-- PAGE EXTRACT follows --

Shifting from Big Data to Machine Learning: Lessons Learned
The old adage is as true as ever in the world of open source technology: “Those who do not learn history are doomed to repeat it.”
Numerous surveys, articles, listicles and case studies address best practices for companies wishing to implement a Big Data project and make a return on their investment. Machine learning is the new buzzword to take hold among executives (and in the marketing materials of enterprise consultants). Before plunging into the world of machine learning, firms should pause and learn from the mistakes made in the implementation of Big Data projects over the last five years.
The chart here shows the percentage growth in search popularity of “machine learning” and “big data” from 2012 as tracked by Google Trends. Since2015, “big data” appears to be leveling off in growth, while “machine learning” shows an inflection point with a high rate of growth. Anecdotally, conversations behind the closed doors of executive offices are shifting focus as well.
Based on my experience, there are no silver bullets. At least we now have a blueprint for what worked and failed in Big Data. History can be our guide
Big Data projects returned 55 cents for every dollar spent, and the three primary reasons for an underwhelming ROI is lack of skilled practitioners and immature technology and a lack of compelling business cases.
Clearly, buzz about machine learning is growing as companies aspire to interpret and apply their data to drive incremental revenue. Using the three reasons listed in the survey cited by Jeff Kelly as a guide, let’s address the next wave in open source.
Commoditization Does Not Improve ROI
People who write “data scientist” on their resume are rarely left alone by recruiters and are only a few phone calls away from setting up an interview with an enthusiastic employer. Recently, the Harvard Business Review famously proclaimed data science as “The sexiest job of the 21st century”. The role of a data scientist includes technical proficiency to manipulate data using SQL, noSQL and ETL tools, broad knowledge of statistical techniques and predictive modeling (the core of machine learning), plus softer skills to visualize and present the data and output. The key role of a data scientist though is using his broad skill set to find insights from the noise and make a meaningful impact on business.
As noted above, Big Data projects fail due to a lack of skilled practitioners. Cloud solutions and developer shops have attempted to bridge the gap with talent and services by addressing the “how-to” of building a data operation. The problem, however, is the talent and services stop at the data layer before any insight or value can be generated. The gap still exists, though it is not from a lack of talent but rather that the focus has been exclusively on the data itself. The reason executives are left unsatisfied is due to Big Data services being commoditized with most of the focus on the data and not enough room for adaptability.
Multitudes of consultants with deep skills in the latest technologies are now available to hire and build the bridge, but the assumption that every firm has the same gap is incorrect. Big Data from the perspective of the firm cannot be commoditized. Data science is now the proposed solution to finally complete the bridge and generate ROI from Big Data projects.
Training the Data Scientist and Closing the Gap
There is a risk now with data scientists becoming commoditized as well. If the data scientist focuses exclusively on the “how-to” skills without a keen sense for business and discovering relevant insights, I expect history will repeat itself.

-- PAGE EXTRACT concluded --
-- PROVIDED MATERIAL follows --

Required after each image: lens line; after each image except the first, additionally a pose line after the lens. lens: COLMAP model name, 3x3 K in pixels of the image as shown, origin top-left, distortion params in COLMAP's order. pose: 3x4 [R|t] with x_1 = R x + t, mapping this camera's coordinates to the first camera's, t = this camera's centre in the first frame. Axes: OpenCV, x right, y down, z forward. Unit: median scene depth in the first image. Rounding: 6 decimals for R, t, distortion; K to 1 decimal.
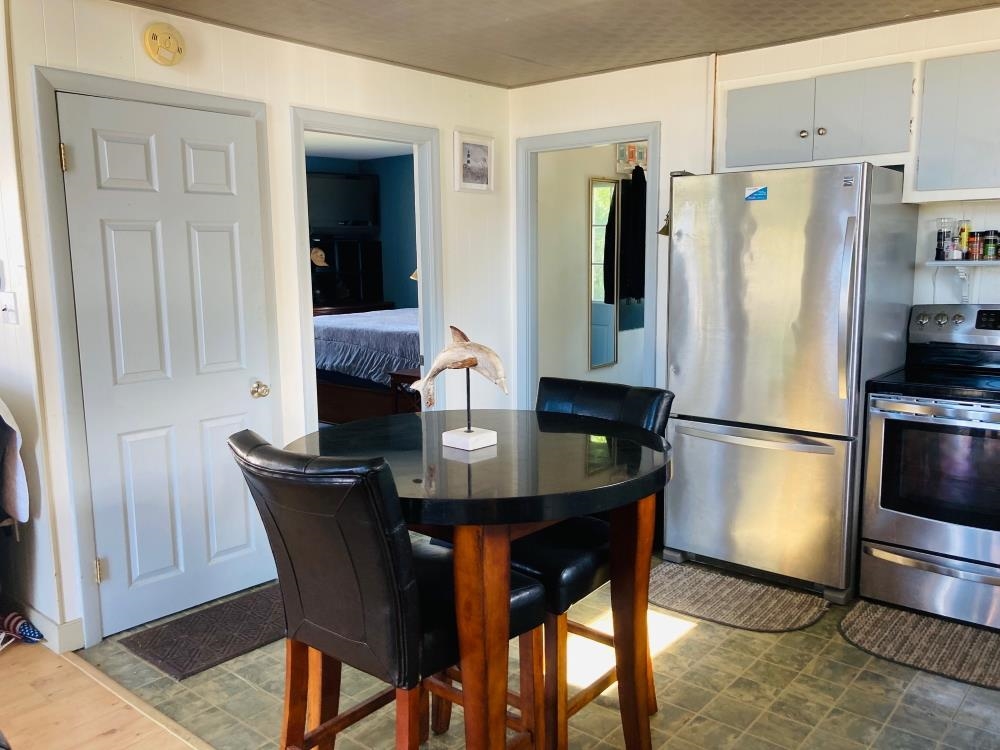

-- PROVIDED MATERIAL concluded --

Extend the article on moving from Big Data to machine learning, picking up right after its last sentence.

A growing number of universities and online educational services now offer graduate degrees in data science. Although there is not a universal standard yet between programs, the most common disciplines that data science master students will encounter are computer science and statistics. There is also typically exposure to common languages and tools like SQL, noSQL, Python, R, and even GitHub. The missing piece from this mix of skills is training in businesses operations and basic economics. Without understanding how the real world works, the data scientist is at risk of building more bridges but never closing the gap.
The Technical Utility Belt
Machine learning will be closely tied to the technologies, languages and tools being utilized for data storage and manipulation. Since it is dependent on a functioning data environment, machine learning may suffer from the same criticism of “immature technology” as with Big Data. If the underlying data framework is still not a stable production environment, the machine learning algorithm will have to sit waiting until data and ETL is under control.
Therefore, prior to undertaking a machine learning project, a conscious choice should be made to systems and infrastructure to ensure a robust and production-ready operation.
There are plenty of competitors to choose from as well. The technology continues to mature as Microsoft’s Azure and Google’s Big Query gain traction against Amazon and Hadoop. Spark also appears to have grown up and made a name for itself beyond Hadoop. Most recently, notebooks like Jupyter, Zeppelin and Beaker are meeting the needs of data scientists who must collaborate and test various machine learning algorithms.
Interestingly, the actual science behind machine learning is more accessible than ever. Unless the data scientist will be building a process from scratch, countless types of machine learning libraries can be found by checking GitHub. A quick search returned nearly 40K repositories across multiple languages, including Google’s well-known TensorFlow system. The technology is becoming more mature, but it is still relatively new so the risk still exists.
Use Cases, Use Cases, Use Cases!
What else needs to be said?
Machine learning can be seen as a reaction to the underwhelming return from Big Data. Executives and practitioners are realizing that ingesting every data point imaginable and firing it from a fire hose between unstructured and structured data warehouses is not what they actually want from Big Data.
In hindsight, maybe “Big Data” was not the right term to use for these types of projects. The term is a giant umbrella for a broad set of skills and services, but the focus of the term is just data. “Big ROI” sounds more relevant and immediately shifts focus from data operation to business case. Maybe the term “data science” should be scrapped as well.
The biggest mistake executives and firms will make is thinking now that machine learning is the silver bullet that will solve every problem. Based on my experience, there are no silver bullets. At least we now have a blueprint for what worked and failed in Big Data. History can be our guide.